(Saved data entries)
──────────────────────────────

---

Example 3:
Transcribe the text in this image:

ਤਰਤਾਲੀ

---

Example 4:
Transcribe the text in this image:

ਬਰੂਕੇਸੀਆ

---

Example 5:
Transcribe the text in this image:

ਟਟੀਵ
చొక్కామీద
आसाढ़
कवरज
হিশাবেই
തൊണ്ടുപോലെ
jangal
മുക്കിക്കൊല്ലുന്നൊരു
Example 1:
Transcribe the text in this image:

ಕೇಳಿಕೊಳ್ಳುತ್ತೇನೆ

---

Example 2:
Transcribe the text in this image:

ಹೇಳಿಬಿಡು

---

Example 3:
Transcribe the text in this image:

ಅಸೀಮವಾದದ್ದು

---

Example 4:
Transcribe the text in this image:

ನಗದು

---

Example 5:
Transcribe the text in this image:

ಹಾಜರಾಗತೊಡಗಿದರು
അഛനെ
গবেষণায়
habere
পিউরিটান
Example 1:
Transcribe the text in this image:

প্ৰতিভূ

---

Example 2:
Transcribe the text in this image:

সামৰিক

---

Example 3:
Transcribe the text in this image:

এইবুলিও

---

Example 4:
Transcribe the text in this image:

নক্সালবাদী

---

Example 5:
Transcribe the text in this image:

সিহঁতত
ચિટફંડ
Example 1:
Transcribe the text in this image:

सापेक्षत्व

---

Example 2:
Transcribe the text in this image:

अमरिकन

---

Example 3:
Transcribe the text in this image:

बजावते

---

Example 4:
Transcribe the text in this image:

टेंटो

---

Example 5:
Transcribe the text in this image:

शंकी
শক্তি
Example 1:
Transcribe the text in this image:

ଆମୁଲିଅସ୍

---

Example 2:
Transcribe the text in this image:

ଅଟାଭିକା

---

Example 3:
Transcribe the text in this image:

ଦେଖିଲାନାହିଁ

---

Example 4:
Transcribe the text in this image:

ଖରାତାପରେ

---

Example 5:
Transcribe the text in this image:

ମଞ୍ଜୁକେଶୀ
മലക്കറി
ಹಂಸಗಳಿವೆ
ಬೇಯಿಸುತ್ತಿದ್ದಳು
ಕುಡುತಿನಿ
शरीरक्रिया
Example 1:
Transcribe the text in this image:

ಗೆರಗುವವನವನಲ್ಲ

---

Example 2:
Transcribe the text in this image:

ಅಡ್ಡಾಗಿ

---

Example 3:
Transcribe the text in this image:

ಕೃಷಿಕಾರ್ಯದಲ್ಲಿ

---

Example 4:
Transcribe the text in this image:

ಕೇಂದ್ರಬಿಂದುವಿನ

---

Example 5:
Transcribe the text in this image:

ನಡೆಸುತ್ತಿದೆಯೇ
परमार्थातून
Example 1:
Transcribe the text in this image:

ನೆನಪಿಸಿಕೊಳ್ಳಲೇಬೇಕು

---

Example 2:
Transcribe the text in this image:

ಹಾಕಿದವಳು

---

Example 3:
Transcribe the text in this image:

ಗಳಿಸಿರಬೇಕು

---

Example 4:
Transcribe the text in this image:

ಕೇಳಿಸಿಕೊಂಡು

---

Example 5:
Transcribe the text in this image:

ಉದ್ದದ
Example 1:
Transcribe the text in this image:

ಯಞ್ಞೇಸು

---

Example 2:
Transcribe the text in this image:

──────────────────────────────

* **Exercise**: Copy out the data above, word for word.

* **Reply**:
---

Example 3:
Transcribe the text in this image:

ਤਰਤਾਲੀ

---

Example 4:
Transcribe the text in this image:

ਬਰੂਕੇਸੀਆ

---

Example 5:
Transcribe the text in this image:

ਟਟੀਵ
చొక్కామీద
आसाढ़
कवरज
হিশাবেই
തൊണ്ടുപോലെ
jangal
മുക്കിക്കൊല്ലുന്നൊരു
Example 1:
Transcribe the text in this image:

ಕೇಳಿಕೊಳ್ಳುತ್ತೇನೆ

---

Example 2:
Transcribe the text in this image:

ಹೇಳಿಬಿಡು

---

Example 3:
Transcribe the text in this image:

ಅಸೀಮವಾದದ್ದು

---

Example 4:
Transcribe the text in this image:

ನಗದು

---

Example 5:
Transcribe the text in this image:

ಹಾಜರಾಗತೊಡಗಿದರು
അഛനെ
গবেষণায়
habere
পিউরিটান
Example 1:
Transcribe the text in this image:

প্ৰতিভূ

---

Example 2:
Transcribe the text in this image:

সামৰিক

---

Example 3:
Transcribe the text in this image:

এইবুলিও

---

Example 4:
Transcribe the text in this image:

নক্সালবাদী

---

Example 5:
Transcribe the text in this image:

সিহঁতত
ચિટફંડ
Example 1:
Transcribe the text in this image:

सापेक्षत्व

---

Example 2:
Transcribe the text in this image:

अमरिकन

---

Example 3:
Transcribe the text in this image:

बजावते

---

Example 4:
Transcribe the text in this image:

टेंटो

---

Example 5:
Transcribe the text in this image:

शंकी
শক্তি
Example 1:
Transcribe the text in this image:

ଆମୁଲିଅସ୍

---

Example 2:
Transcribe the text in this image:

ଅଟାଭିକା

---

Example 3:
Transcribe the text in this image:

ଦେଖିଲାନାହିଁ

---

Example 4:
Transcribe the text in this image:

ଖରାତାପରେ

---

Example 5:
Transcribe the text in this image:

ମଞ୍ଜୁକେଶୀ
മലക്കറി
ಹಂಸಗಳಿವೆ
ಬೇಯಿಸುತ್ತಿದ್ದಳು
ಕುಡುತಿನಿ
शरीरक्रिया
Example 1:
Transcribe the text in this image:

ಗೆರಗುವವನವನಲ್ಲ

---

Example 2:
Transcribe the text in this image:

ಅಡ್ಡಾಗಿ

---

Example 3:
Transcribe the text in this image:

ಕೃಷಿಕಾರ್ಯದಲ್ಲಿ

---

Example 4:
Transcribe the text in this image:

ಕೇಂದ್ರಬಿಂದುವಿನ

---

Example 5:
Transcribe the text in this image:

ನಡೆಸುತ್ತಿದೆಯೇ
परमार्थातून
Example 1:
Transcribe the text in this image:

ನೆನಪಿಸಿಕೊಳ್ಳಲೇಬೇಕು

---

Example 2:
Transcribe the text in this image:

ಹಾಕಿದವಳು

---

Example 3:
Transcribe the text in this image:

ಗಳಿಸಿರಬೇಕು

---

Example 4:
Transcribe the text in this image:

ಕೇಳಿಸಿಕೊಂಡು

---

Example 5:
Transcribe the text in this image:

ಉದ್ದದ
Example 1:
Transcribe the text in this image:

ಯಞ್ಞೇಸು

---

Example 2:
Transcribe the text in this image:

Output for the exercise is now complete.